Branislav Atanacković

Personal information
- Full name: Branislav Atanacković
- Date of birth: 5 August 1983 (age 42)
- Place of birth: Smederevo, SFR Yugoslavia
- Height: 1.80 m (5 ft 11 in)
- Position(s): Left-back

Team information
- Current team: FK Cepelin 026
- Number: 8

Youth career
- Sartid Smederevo
- Partizan

Senior career*
- Years: Team / Apps / (Gls)
- 2001–2006: Partizan / 2 / (0)
- 2001–2002: → Teleoptik (loan) / 17 / (7)
- 2003: → Budućnost Banatski Dvor (loan) / 15 / (2)
- 2003: → Teleoptik (loan) / 9 / (3)
- 2004: → Mačva Šabac (loan) / 17 / (6)
- 2005: → Slavija Sarajevo (loan) / 12 / (1)
- 2006: → INON (loan) / 15 / (1)
- 2006–2007: INON / 6 / (0)
- 2007: → Smederevo (loan) / 5 / (0)
- 2007–2011: Smederevo / 87 / (3)
- 2011: Dacia Chișinău / 4 / (0)
- 2012: Borac Čačak / 8 / (0)
- 2013: Smederevo / 9 / (0)

= Branislav Atanacković =

Serbian footballer

Branislav Atanacković (Serbian Cyrillic: Бранислав Атанацковић; born 5 August 1983) is a Serbian professional footballer who plays as a left-back.

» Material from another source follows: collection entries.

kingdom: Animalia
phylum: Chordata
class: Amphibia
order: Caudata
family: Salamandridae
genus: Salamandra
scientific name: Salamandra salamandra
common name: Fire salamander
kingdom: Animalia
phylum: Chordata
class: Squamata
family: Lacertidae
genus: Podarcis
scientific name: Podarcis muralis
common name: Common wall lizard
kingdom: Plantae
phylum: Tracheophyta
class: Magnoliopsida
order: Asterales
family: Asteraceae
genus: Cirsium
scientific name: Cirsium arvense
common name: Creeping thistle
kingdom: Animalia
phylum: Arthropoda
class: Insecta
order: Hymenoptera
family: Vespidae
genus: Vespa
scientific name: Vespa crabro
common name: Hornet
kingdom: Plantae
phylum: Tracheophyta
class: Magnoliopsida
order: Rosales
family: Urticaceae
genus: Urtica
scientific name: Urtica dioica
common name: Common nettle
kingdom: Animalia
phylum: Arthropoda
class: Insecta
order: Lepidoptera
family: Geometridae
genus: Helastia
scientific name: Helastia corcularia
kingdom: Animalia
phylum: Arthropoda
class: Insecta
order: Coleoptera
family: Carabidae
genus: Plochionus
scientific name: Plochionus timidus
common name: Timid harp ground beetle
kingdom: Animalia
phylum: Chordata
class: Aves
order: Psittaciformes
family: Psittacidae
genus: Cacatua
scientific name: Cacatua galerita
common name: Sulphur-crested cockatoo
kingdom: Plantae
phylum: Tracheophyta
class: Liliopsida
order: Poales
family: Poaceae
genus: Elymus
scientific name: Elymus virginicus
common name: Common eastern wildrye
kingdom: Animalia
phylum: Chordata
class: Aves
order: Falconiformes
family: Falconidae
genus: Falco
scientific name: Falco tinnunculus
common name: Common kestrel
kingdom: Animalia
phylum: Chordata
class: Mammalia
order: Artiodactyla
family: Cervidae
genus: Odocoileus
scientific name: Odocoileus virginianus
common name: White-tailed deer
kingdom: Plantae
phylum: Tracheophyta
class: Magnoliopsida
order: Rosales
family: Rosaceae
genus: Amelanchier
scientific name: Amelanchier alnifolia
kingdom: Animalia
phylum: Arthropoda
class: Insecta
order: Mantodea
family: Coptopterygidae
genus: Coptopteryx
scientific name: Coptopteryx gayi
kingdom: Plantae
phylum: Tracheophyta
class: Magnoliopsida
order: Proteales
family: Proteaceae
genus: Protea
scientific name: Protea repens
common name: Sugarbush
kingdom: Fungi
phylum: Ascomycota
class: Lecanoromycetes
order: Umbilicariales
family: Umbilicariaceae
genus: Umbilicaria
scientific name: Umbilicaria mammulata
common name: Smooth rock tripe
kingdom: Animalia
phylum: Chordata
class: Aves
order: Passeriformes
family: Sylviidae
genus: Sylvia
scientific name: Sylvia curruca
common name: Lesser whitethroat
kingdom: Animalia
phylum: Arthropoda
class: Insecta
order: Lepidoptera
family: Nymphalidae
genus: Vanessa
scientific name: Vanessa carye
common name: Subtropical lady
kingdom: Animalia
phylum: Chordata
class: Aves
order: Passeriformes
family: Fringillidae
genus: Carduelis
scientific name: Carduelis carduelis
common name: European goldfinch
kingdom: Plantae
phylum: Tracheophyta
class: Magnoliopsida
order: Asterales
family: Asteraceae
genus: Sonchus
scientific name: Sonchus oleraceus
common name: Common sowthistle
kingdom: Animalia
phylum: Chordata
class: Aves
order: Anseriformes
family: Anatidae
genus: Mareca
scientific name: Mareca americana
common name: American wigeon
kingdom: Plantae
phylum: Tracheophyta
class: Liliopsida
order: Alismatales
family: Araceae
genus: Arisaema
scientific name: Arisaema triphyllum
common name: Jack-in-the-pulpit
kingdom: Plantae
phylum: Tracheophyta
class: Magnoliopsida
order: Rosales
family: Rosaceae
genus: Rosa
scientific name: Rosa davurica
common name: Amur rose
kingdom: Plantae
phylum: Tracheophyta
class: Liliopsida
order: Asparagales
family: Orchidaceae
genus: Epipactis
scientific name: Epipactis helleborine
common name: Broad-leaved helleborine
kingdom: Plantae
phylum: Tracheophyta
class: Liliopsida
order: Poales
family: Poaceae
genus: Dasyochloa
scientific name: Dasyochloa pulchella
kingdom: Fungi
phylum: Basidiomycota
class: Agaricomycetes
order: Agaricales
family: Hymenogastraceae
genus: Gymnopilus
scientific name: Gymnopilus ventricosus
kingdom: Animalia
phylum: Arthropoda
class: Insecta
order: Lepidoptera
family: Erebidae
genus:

Atanacković came through the youth system of Partizan, making two appearances for the first team in the 2004–05 season. He also played on loan for numerous clubs, such as Teleoptik, Budućnost Banatski Dvor and Mačva Šabac. Eventually, Atanacković spent the majority of his career with Smederevo, making over 100 competitive appearances for the club.